If a task requires a certain amount of available memory on a gpu, and there are two gpus who cannot individually run the task, will the memory of each be combined if ran together? Does it work like that? Or does each gpu have to be capable memory-wise on its own?

Comments

You must log in or register to comment.

dafoshiznit t1_iu3oznc wrote on October 28, 2022 at 9:42 AM

#279,710

I have no idea how I got here

sabeansauce OP t1_iu3s2p9 wrote on October 28, 2022 at 10:24 AM

#280,145

Replying to dafoshiznit (#279,710)

glad to have you still

nutpeabutter t1_iu3v2bd wrote on October 28, 2022 at 11:00 AM

#280,589

There is currently no easy way of pooling vram. If the model can't fit onto vram I suggest you check out https://huggingface.co/transformers/v4.9.2/parallelism.html#tensor-parallelism.

FuB4R32 t1_iu41a65 wrote on October 28, 2022 at 12:05 PM

#281,655

Is this for training or inference? The easiest thing to do is to split up the batch size between multiple GPUs. If you can't even fit batch=1 on a single GPU though then model parallelism is generally a harder problem

sabeansauce OP t1_iu45f4w wrote on October 28, 2022 at 12:42 PM

#282,457

Replying to FuB4R32 (#281,655)

for training. Essentially I have to choose between one powerful gpu or multiple average ones. But I know that the average ones on their own don't have enough space (because i have one) for the task at hand. I prefer the one gpu but company is asking if a multi-gpu setup of lesser capabilities will also work if used together.
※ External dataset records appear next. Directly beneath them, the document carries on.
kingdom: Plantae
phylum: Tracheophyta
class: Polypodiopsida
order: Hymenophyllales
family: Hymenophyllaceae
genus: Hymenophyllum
sabeansauce OP t1_iu45vee wrote on October 28, 2022 at 12:46 PM

#282,550

Replying to nutpeabutter (#280,589)

that is a good intro on the topic I bookmarked the paper they referenced. Good to know I have this in the toolbox thank you

FuB4R32 t1_iu45yrl wrote on October 28, 2022 at 12:47 PM

#282,573

Replying to sabeansauce (#282,457)

Yeah I think I understand, e.g. Google cloud has a great deal on K80 especially if you commit to the costs up front. If you have even a handful of mid GPUs it should be faster training anyway since you can achieve a large batch size, but it depends on the details ofc

dafoshiznit t1_iu4lg1t wrote on October 28, 2022 at 2:43 PM

#285,836

Replying to sabeansauce (#280,145)

Thank you sir. I'm going to embark on an adventure to learn everything I can about deep learning to answer your question.

Melodic-Scallion-416 t1_iu4s1r8 wrote on October 28, 2022 at 3:28 PM

#287,289

I have been reading articles about OpenAI Triton and how that helps to optimize memory usage during GPU processing. I have not used it personally but was planning to try it out, to address this same concern.

Long_Two_6176 t1_iu5omuu wrote on October 28, 2022 at 7:05 PM

#293,516

This is called model parallelism. Think of this as having model.conv1 on gpu1 and model.conv2 on gpu2. This is actually not too hard to do as you just need to manually specify your model components with statements like .to(“cuda:”). Start with this.

A more advanced model is model parallelism + data parallelism where you can benefit from having both gpus split the dataset to accelerate the training. Typically this is not possible with simple model parallelism, but an advanced model like fairseq can do it for you.